───── Record excerpts

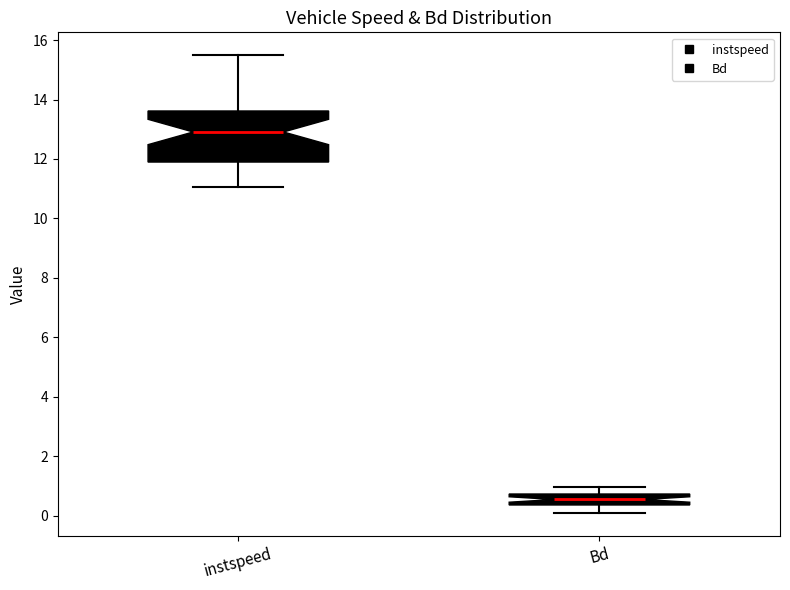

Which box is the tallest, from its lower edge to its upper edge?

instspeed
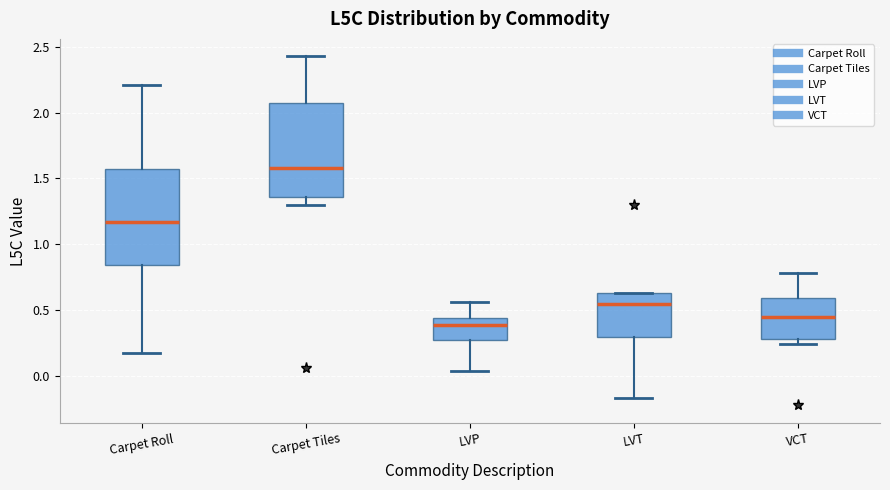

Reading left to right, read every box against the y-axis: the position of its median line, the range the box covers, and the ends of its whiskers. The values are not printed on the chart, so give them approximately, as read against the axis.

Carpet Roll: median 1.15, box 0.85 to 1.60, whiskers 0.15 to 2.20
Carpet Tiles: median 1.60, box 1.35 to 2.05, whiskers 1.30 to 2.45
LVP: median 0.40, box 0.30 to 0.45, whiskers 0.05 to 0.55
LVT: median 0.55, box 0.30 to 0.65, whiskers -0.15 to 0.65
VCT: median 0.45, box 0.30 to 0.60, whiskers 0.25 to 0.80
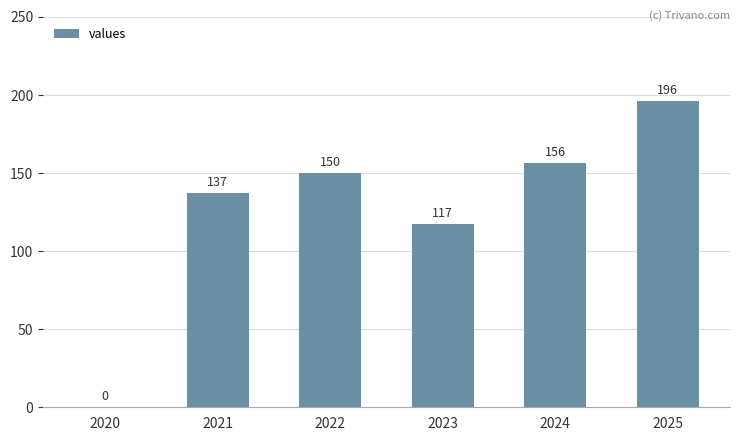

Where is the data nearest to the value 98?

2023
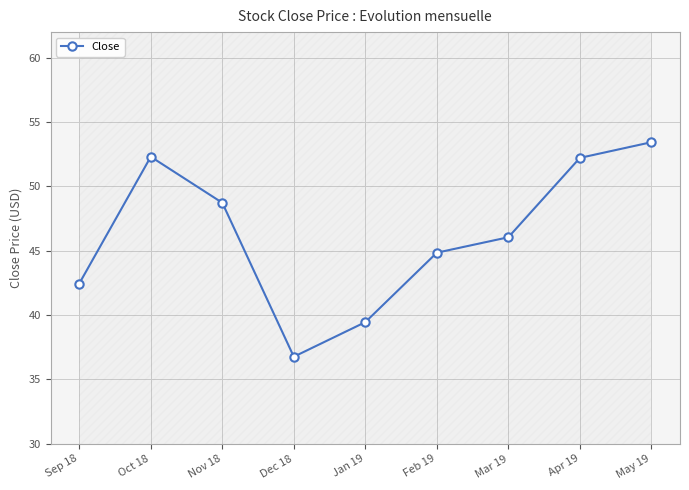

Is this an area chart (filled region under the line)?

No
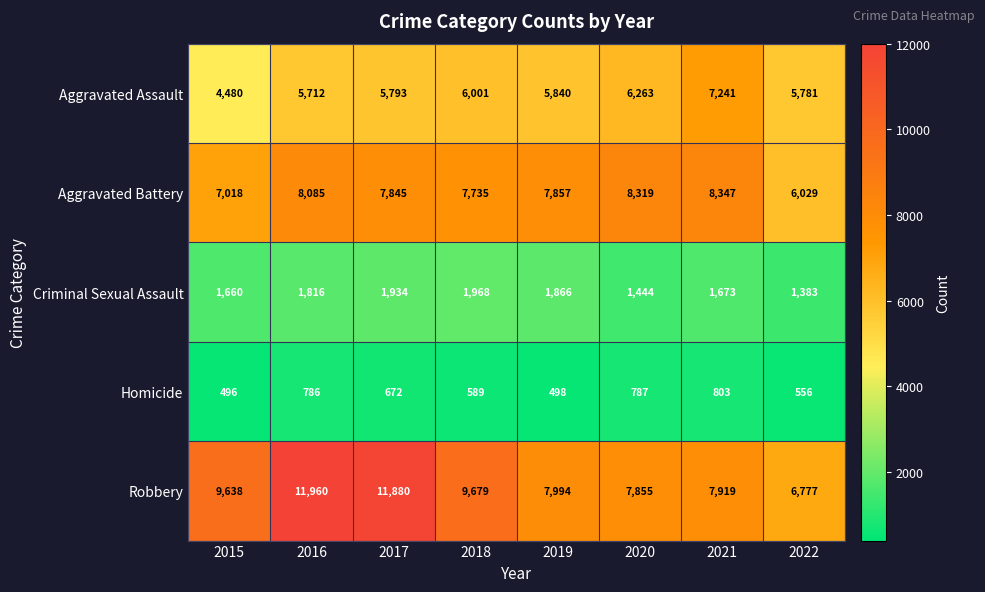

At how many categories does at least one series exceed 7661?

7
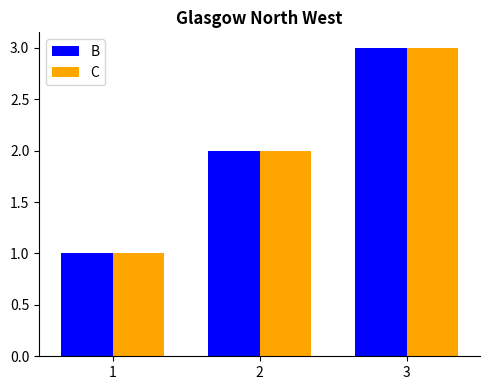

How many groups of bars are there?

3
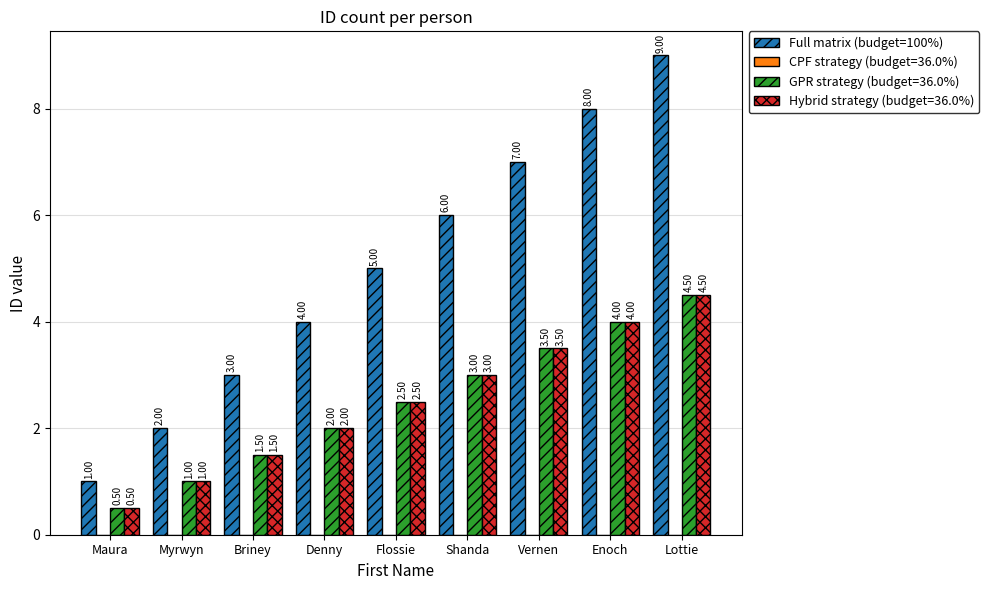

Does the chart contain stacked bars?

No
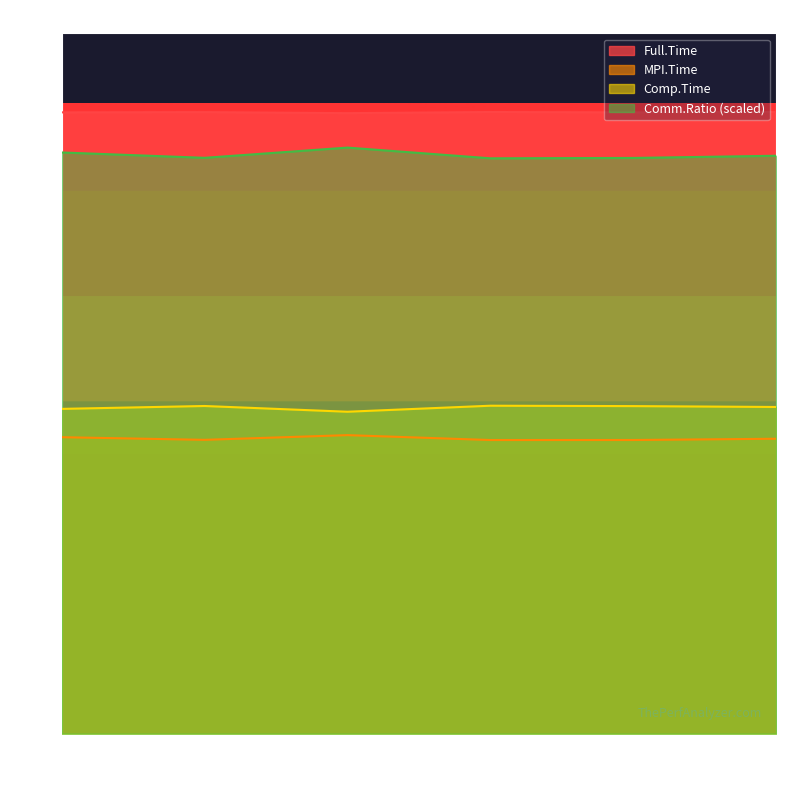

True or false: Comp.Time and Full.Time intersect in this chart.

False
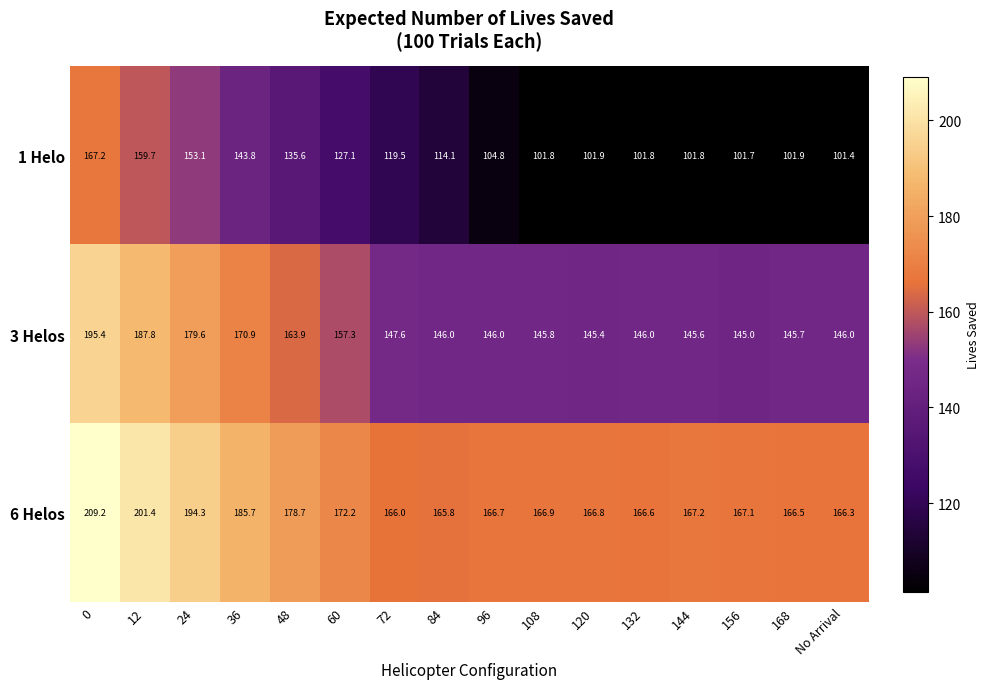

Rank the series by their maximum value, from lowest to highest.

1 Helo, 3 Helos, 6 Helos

──────────

- **Exercise directions**
Swap every "chart" for "graph" throughout the material above and give all of its lines again with nothing else changed. Leave the pictures out.

- **Task answer**
Which box is the tallest, from its lower edge to its upper edge?

instspeed

Reading left to right, read every box against the y-axis: the position of its median line, the range the box covers, and the ends of its whiskers. The values are not printed on the graph, so give them approximately, as read against the axis.

Carpet Roll: median 1.15, box 0.85 to 1.60, whiskers 0.15 to 2.20
Carpet Tiles: median 1.60, box 1.35 to 2.05, whiskers 1.30 to 2.45
LVP: median 0.40, box 0.30 to 0.45, whiskers 0.05 to 0.55
LVT: median 0.55, box 0.30 to 0.65, whiskers -0.15 to 0.65
VCT: median 0.45, box 0.30 to 0.60, whiskers 0.25 to 0.80

Where is the data nearest to the value 98?

2023

Is this an area graph (filled region under the line)?

No

At how many categories does at least one series exceed 7661?

7

How many groups of bars are there?

3

Does the graph contain stacked bars?

No

True or false: Comp.Time and Full.Time intersect in this graph.

False

Rank the series by their maximum value, from lowest to highest.

1 Helo, 3 Helos, 6 Helos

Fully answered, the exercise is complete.